The fact of the matter folks, is that a Puppy Mill can be any size, from the so called "family pet" who is bred every time she comes into season, to the giant commercial breeder who owns a hundred dogs of a dozen or more popular breeds. What makes a Puppy mill is the disregard for the betterment of the breed in general, and the welfare of the individual dog specifically: the common denominator is profit.

The fact that puppies from a puppy mill are sick and genetically defective should surprise no-one. When the motive behind breeding a dog is profit, it stands to reason that the bitches will be used as "puppy machines", and that testing for genetic diseases can only hurt one's profit margin.

The thinking seems to be "Why should I have this dog checked for Hip Dysplasia, or these puppies tested for hearing? I don't want to spend the money on another stud dog just because some of his puppies might go lame in a few years. That's not my problem. And you're crazy if you think I'm going to have a puppy put down just because it's deaf. The puppy Broker will give me good money for that puppy! "

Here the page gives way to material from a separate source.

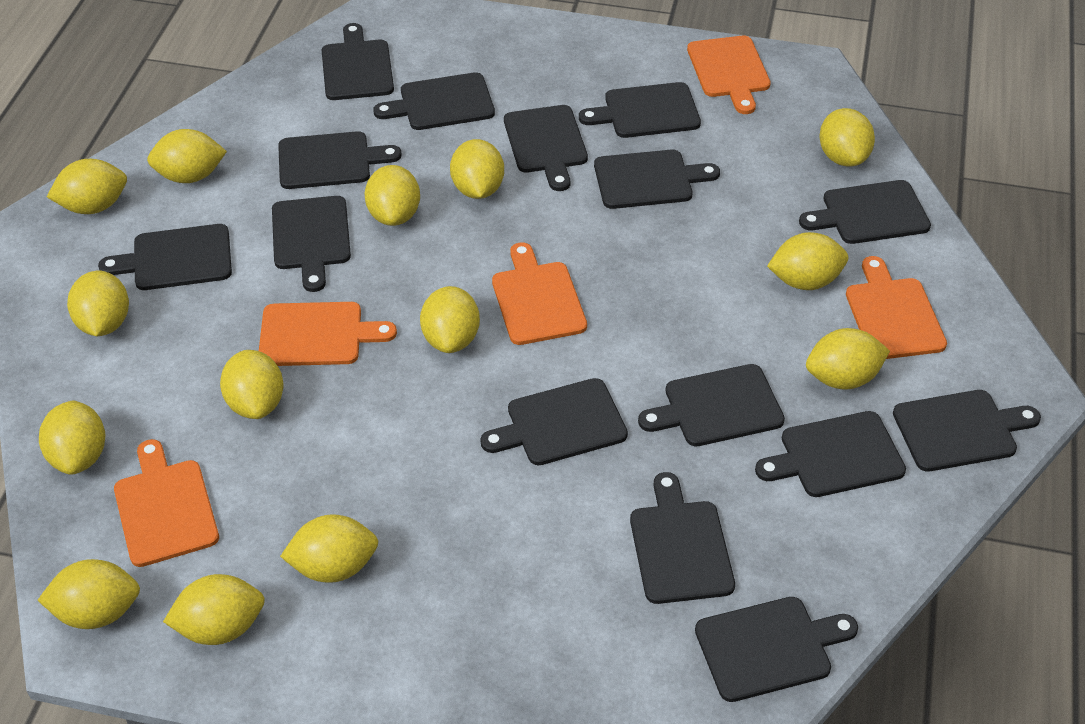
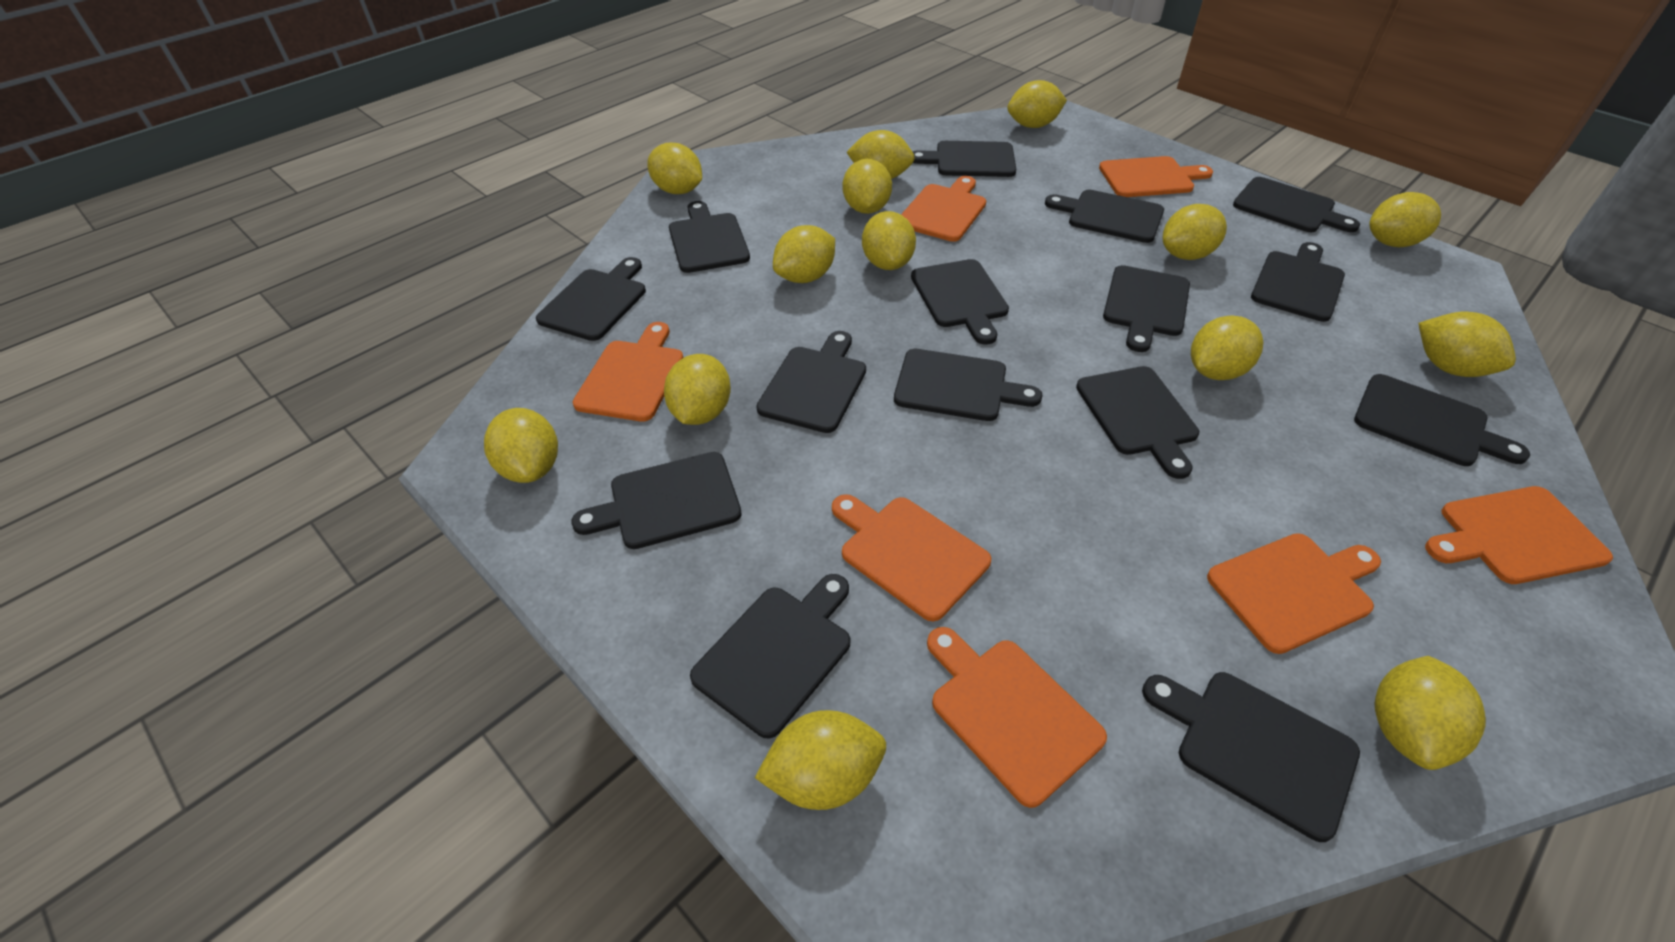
orange cutting board: 5 -> 7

So those defective puppies just keep on coming year after year. The public, unaware of just how big the problem is, keeps returning to that pet shop window. And what about that puppy you saw going home from the mall? When the curtains don't match the couch, and the shoes don't fit, Mr. and Mrs. Impulse Buyer will return them for credit on their account. But what about when the puppy doesn't work out? Well, there's that Guarantee, if they change their mind within 30 days, but what will they do if dear little Spot is about 7 months old, obviously deaf, chewing up everything in site {including those new shoes}, and he's still not housebroken?

They will do what close to a million and a half other people do; they will take dear little Spot to the local animal shelter so he can find a 'good home'. He won't. Spot, along with 8 to 10 million other dogs and cats, will be euthanized. Spot's mother? She's already pregnant with his replacement for that wall of cages at the local pet shop.